Task to carry out: Apart from the pictures, output all of the records exactly.

Rendered images with source text:
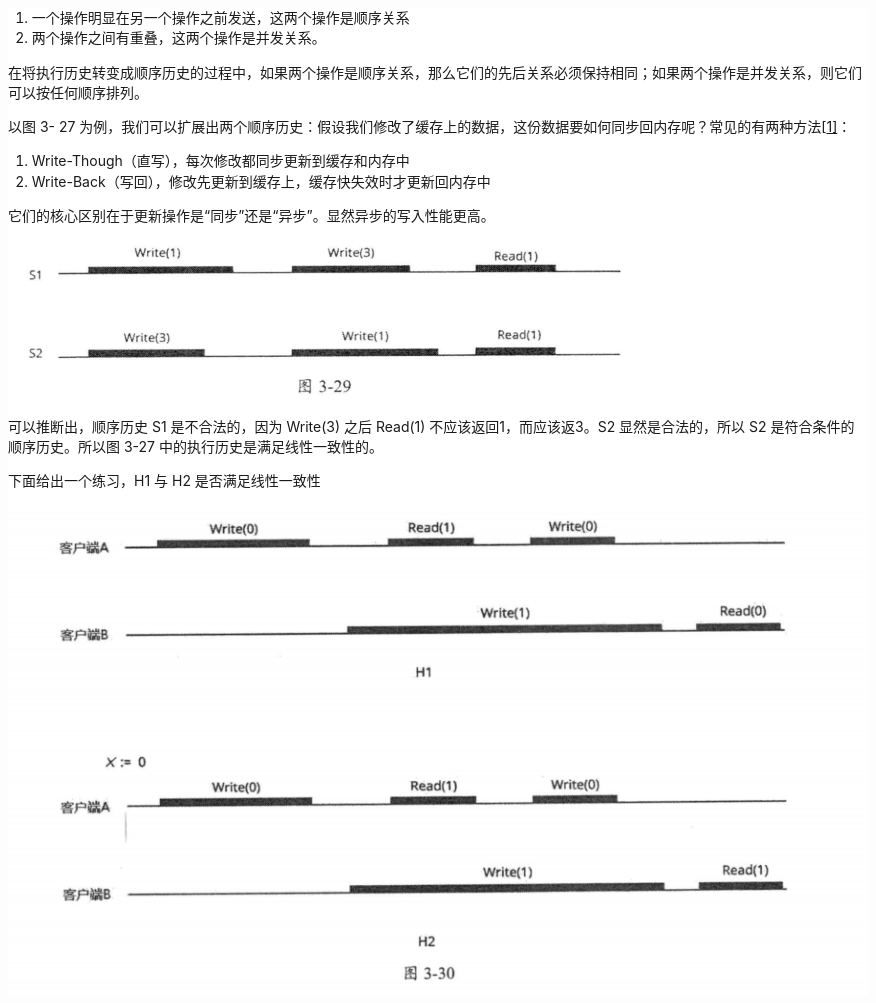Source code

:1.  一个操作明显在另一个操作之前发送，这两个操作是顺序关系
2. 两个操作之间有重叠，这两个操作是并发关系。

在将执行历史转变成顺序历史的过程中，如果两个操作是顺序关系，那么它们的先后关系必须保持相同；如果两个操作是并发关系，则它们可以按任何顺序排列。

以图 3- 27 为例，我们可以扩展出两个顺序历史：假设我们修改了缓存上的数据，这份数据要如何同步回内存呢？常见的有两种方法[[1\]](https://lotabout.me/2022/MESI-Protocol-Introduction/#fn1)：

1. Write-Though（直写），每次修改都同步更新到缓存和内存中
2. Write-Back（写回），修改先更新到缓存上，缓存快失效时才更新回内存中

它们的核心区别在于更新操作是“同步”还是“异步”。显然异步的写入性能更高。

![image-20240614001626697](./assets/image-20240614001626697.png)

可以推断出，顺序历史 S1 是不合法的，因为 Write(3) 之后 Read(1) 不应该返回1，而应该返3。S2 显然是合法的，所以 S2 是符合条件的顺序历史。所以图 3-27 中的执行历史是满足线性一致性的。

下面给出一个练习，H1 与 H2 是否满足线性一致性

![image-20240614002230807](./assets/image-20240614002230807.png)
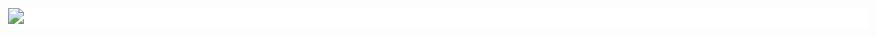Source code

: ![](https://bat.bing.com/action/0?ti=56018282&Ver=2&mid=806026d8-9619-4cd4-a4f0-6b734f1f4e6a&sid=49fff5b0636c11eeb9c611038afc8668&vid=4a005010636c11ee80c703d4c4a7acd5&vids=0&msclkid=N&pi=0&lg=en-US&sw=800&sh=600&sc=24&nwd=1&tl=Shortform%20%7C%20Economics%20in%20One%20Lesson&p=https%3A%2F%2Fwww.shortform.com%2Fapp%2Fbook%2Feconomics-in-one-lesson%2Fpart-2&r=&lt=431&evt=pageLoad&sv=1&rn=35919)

Answer section:
Source code

:1.  一个操作明显在另一个操作之前发送，这两个操作是顺序关系
2. 两个操作之间有重叠，这两个操作是并发关系。

在将执行历史转变成顺序历史的过程中，如果两个操作是顺序关系，那么它们的先后关系必须保持相同；如果两个操作是并发关系，则它们可以按任何顺序排列。

以图 3- 27 为例，我们可以扩展出两个顺序历史：假设我们修改了缓存上的数据，这份数据要如何同步回内存呢？常见的有两种方法[[1\]](https://lotabout.me/2022/MESI-Protocol-Introduction/#fn1)：

1. Write-Though（直写），每次修改都同步更新到缓存和内存中
2. Write-Back（写回），修改先更新到缓存上，缓存快失效时才更新回内存中

它们的核心区别在于更新操作是“同步”还是“异步”。显然异步的写入性能更高。

![image-20240614001626697](./assets/image-20240614001626697.png)

可以推断出，顺序历史 S1 是不合法的，因为 Write(3) 之后 Read(1) 不应该返回1，而应该返3。S2 显然是合法的，所以 S2 是符合条件的顺序历史。所以图 3-27 中的执行历史是满足线性一致性的。

下面给出一个练习，H1 与 H2 是否满足线性一致性

![image-20240614002230807](./assets/image-20240614002230807.png)
Source code

: ![](https://bat.bing.com/action/0?ti=56018282&Ver=2&mid=806026d8-9619-4cd4-a4f0-6b734f1f4e6a&sid=49fff5b0636c11eeb9c611038afc8668&vid=4a005010636c11ee80c703d4c4a7acd5&vids=0&msclkid=N&pi=0&lg=en-US&sw=800&sh=600&sc=24&nwd=1&tl=Shortform%20%7C%20Economics%20in%20One%20Lesson&p=https%3A%2F%2Fwww.shortform.com%2Fapp%2Fbook%2Feconomics-in-one-lesson%2Fpart-2&r=&lt=431&evt=pageLoad&sv=1&rn=35919)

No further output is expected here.